Hay que retomar el control

Se hace necesario exigir la presencia física del solicitante y el cumplimiento de requisitos con los cuales se procure que solo a los haitianos de clase media y alta se les conceda el visado de turismo.

De pronto la visa de trabajo debería ser eliminada, hasta tanto la oferta masiva existente pueda insertarse en los espacios formales. Si es que llega a insertarse.

Basta ver la enorme cantidad de inmigrantes haitianos que venden todo tipo de cosas en las calles del país. Evidencia contundente de que no han podido conseguir espacios en otras áreas de producción.

Llegó el momento histórico de cambiar todo esto, eso es lo que el pueblo dominicano espera.

Sino lo hacemos, el desborde demográfico que ya afecta a la nación, profundizará las precariedades materiales que podrían hacer invivible la República Dominicana. Ya ocupamos la tercera posición en toda la región como el país con la mayor carga demográfica, a pesar de que mas de dos millones de dominicanos han emigrado hacia otros países en las últimas décadas. Que de haberse estos mantenidos en el país, y tenido sus vástagos en territorio nacional, hoy esta pequeña nación situada en el mismo trayecto del sol, como una vez dijo el gran poeta Pedro Mir, hubiese colapsado.

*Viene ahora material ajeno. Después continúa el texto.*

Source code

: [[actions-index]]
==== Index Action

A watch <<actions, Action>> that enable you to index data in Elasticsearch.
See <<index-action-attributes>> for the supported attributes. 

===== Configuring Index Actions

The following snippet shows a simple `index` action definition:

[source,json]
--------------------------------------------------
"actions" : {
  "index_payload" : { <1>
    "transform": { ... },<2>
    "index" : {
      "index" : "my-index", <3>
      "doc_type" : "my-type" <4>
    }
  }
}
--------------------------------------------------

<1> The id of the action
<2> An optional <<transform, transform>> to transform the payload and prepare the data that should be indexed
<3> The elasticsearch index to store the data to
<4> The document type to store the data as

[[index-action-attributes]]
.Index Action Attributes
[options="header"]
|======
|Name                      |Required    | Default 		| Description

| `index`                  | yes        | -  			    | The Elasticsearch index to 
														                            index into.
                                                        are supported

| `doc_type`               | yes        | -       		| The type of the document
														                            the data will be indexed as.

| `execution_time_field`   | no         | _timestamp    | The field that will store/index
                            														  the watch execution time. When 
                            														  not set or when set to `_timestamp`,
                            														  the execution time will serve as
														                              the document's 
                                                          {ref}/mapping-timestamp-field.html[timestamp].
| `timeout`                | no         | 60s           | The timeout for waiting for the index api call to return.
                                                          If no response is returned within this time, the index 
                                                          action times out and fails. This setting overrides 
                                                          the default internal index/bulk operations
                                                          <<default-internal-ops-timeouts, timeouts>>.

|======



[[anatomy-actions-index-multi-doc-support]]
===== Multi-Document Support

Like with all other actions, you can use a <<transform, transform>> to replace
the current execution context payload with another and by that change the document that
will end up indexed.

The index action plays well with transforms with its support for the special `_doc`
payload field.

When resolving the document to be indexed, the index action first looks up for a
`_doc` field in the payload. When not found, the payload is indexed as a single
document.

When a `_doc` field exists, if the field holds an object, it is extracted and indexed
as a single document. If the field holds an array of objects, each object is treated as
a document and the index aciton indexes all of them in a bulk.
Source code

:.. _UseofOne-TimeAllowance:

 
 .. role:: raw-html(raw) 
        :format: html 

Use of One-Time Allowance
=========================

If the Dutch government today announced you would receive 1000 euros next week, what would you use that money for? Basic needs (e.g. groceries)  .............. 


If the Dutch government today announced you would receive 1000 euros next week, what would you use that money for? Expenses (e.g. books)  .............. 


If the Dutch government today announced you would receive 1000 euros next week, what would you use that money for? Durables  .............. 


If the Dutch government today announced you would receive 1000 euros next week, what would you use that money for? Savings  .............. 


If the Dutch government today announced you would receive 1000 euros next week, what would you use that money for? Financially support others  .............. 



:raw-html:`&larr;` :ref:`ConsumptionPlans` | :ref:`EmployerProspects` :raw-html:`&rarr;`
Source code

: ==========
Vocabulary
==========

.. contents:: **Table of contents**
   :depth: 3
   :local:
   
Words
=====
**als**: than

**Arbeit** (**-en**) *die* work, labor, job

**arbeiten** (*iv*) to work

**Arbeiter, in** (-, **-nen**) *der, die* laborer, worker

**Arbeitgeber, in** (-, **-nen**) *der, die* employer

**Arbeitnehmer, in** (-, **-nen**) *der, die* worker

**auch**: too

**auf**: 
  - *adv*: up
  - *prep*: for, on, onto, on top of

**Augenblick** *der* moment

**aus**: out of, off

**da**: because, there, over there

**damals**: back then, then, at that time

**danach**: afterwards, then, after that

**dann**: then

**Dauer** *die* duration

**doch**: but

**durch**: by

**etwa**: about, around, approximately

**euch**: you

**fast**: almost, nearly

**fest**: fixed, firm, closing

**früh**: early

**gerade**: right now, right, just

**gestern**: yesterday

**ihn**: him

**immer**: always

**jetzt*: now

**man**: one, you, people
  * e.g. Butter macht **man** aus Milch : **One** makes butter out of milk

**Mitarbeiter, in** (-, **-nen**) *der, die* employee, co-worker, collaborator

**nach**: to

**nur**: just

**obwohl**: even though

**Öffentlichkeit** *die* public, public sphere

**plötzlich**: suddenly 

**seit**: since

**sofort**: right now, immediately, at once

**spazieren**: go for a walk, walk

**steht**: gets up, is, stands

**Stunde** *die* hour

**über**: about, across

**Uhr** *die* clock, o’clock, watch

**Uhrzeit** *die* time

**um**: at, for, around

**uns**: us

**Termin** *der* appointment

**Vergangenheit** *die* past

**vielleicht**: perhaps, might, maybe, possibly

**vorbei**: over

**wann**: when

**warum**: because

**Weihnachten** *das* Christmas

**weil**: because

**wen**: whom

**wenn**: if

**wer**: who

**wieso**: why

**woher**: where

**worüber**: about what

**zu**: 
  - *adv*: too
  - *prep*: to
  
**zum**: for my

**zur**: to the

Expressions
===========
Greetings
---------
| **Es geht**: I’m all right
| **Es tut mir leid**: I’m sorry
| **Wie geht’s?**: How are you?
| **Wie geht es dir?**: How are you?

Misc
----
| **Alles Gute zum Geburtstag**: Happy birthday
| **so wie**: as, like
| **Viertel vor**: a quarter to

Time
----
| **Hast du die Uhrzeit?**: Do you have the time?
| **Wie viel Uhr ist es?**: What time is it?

Por eso parte del Plan Imperial Norteamericano ha sido conceder facilidades migratorias a los dominicanos en procura de «desahogar» la isla. De esto hay evidencia contundente en archivos oficiales del Congreso de los Estados Unidos. Mientras por otro lado presionan a la clase política nacional para evitar las necesarias deportaciones. Todo esto en lo que crean condiciones mas favorables para la legalización masiva de todo inmigrante haitiano ilegal que reside en el país.

Para evitar todo esto, el Estado dominicano debe poner en marcha su propia estrategia. Cuyo fundamento debe girar en torno a la narrativa de la total inviabilidad de la comunión armónica entre dos pueblos históricamente antagónicos y con diferencias culturales marcadas. Esa es la gran realidad, por mas que los organismos internacionales y las grandes potencias, haciendo uso de herramientas y tácticas sutiles, pretendan desmontar. Porque como dijo el patricio Juan Pablo Duarte o independientes o que se hunda la isla.